> _Available records_:
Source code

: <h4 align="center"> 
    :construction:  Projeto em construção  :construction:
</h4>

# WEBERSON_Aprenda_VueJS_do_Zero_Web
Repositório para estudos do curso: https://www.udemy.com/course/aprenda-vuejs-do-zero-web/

> _Task prompt_: Copy out every row above line for line, keeping each character, space, and line break unchanged.

> _Written response_:
Source code

: <h4 align="center"> 
    :construction:  Projeto em construção  :construction:
</h4>

# WEBERSON_Aprenda_VueJS_do_Zero_Web
Repositório para estudos do curso: https://www.udemy.com/course/aprenda-vuejs-do-zero-web/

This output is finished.